Les résidents d’implantations ont ensuite quitté la zone et signalé l’incident aux autorités, a déclaré Keidar, affirmant que le suspect n’avait pas causé la mort de Saleh.
Dror Etkes, qui milite depuis des années contre les implantations, a souligné que l’oliveraie palestinienne où Saleh a été abattu se trouve à quelque 570 mètres de la seule oliveraie appartenant à des résidents d’implantations dans la région, qui est située juste à l’extérieur de Rehelim.
Le quotidien Haaretz rapporte qu’un cousin de Saleh a déclaré que ce dernier se trouvait à quelque 600 mètres de l’implantation de Rehelim avec sa femme et ses deux enfants, et qu’il n’y avait pas eu d’affrontement entre résidents d’implantations et Palestiniens avant qu’il ne soit abattu.

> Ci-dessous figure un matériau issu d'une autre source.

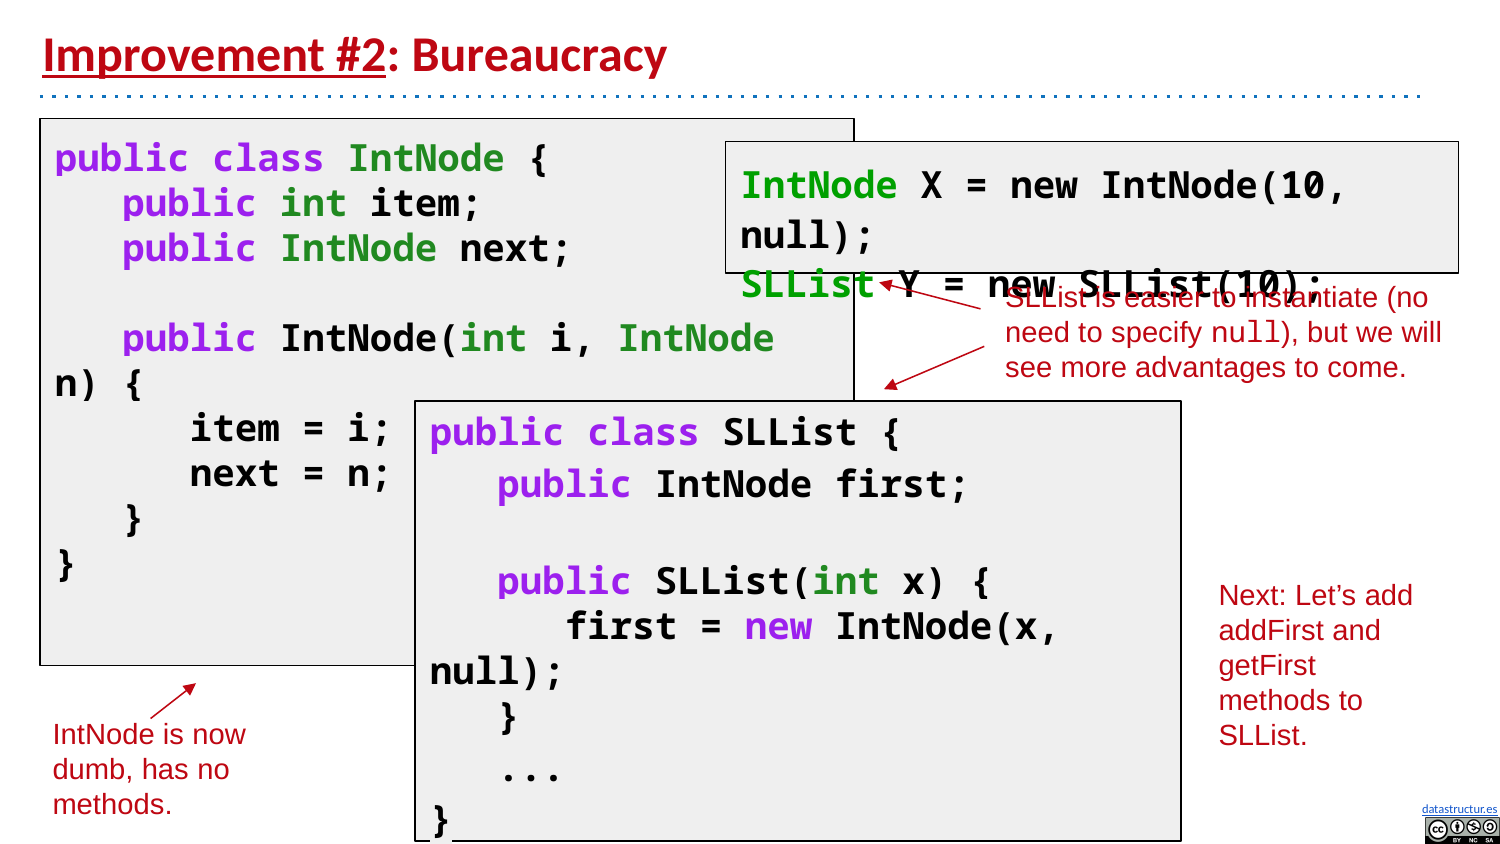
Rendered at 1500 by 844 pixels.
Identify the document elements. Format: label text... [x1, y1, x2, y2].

text_box SLList is easier to instantiate (no need to specify null), but we will see more advantages to come. [990, 263, 1491, 384]
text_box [883, 346, 985, 390]
text_box IntNode is now dumb, has no methods. [37, 700, 307, 821]
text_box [150, 682, 197, 719]
title Improvement #2: Bureaucracy [27, 15, 1378, 97]
text_box Next: Let’s add addFirst and getFirst methods to SLList. [1203, 561, 1449, 773]
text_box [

De manière tout à fait inhabituelle, le chef du Conseil régional de Samarie, Yossi Dagan, a publié une déclaration le jour même – à Shabbat – insistant sur le fait que les résidents d’implantations impliqués se trouvaient à proximité de leur oliveraie, près de Rehelim, et qu’ils avaient été « attaqués par des dizaines de Hamasnikim [terroristes palestiniens affiliés au Hamas en hébreu] sous le prétexte de récolter des olives ».
Dagan a déclaré qu’il exigeait que « la récolte d’olives à proximité des implantations [israéliennes] » en Cisjordanie soit immédiatement arrêtée, affirmant que cela était « utilisé comme une plateforme pour le terrorisme. »
Etkes, le militant anti-implantation, a insisté sur le fait que la vidéo montrait que les résidents d’implantations ne s’étaient pas trouvés à proximité de Rehelim lors de la fusillade montrée sur les images, et qu’ils n’étaient pas en danger.
En outre, il a affirmé que les résidents d’implantations extrémistes exploitent la guerre à Gaza depuis les massacres perpétrés par le groupe terroriste palestinien du Hamas le 7 octobre dans le sud d’Israël pour attaquer et expulser les Palestiniens de leurs terres en Cisjordanie.
« Il y a eu une série d’attaques violentes qui s’intensifient chaque jour contre les Palestiniens », a déclaré Etkes.
מטע הזיתים היחיד שלמיטב ידיעתי ניטע על ידי מתנחלים סביב רחלים מסומן בירוק. מדובר בכ1.7 דונם. המקום בו המתנחל עומד כאשר הוא יורה נמצא במרחק של 570 מטר בקו אוויר מהמטע הזה. כלומר, אין סכנה למתנחלים ואין מטע זיתים של "משפחה נורמטיבית". יש הרג פושע (חשד לרצח) של פלסטיני בזמן מסיק. pic.twitter.com/t0wTyhBbtL
— Dror Etkes (@dror_etkes) October 29, 2023
« L’objectif officiel de ces attaques est l’expulsion maximale des Palestiniens d’un maximum de territoire. »
Les organisations de gauche Yesh Din et La Paix Maintenant, qui s’opposent aux implantations et au contrôle israélien de la Cisjordanie, ont à plusieurs reprises attiré l’attention sur un grand nombre d’attaques violentes contre des Palestiniens en Cisjordanie depuis le 7 octobre, qui ont conduit au meurtre, apparemment par des résidents d’implantations, de sept civils palestiniens, ainsi qu’à de nombreux cas où des Palestiniens ont été chassés de chez eux.
Dimanche, une trentaine d’organisations à but non lucratif, dont Yesh Din et B’Tselem, ont publié une déclaration appelant la communauté internationale à « mettre un terme à la vague de violence des résidents d’implantations, soutenue par l’État, qui a conduit et conduit encore au transfert forcé de communautés palestiniennes en Cisjordanie ».
Ils ont déclaré que « pas moins de 13 communautés d’éleveurs ont été déplacées » et que « beaucoup d’autres risquent d’être forcées de fuir » si aucune mesure n’est prise.
Le président américain Joe Biden et son administration se sont exprimés à plusieurs reprises contre la violence des résidents d’implantations.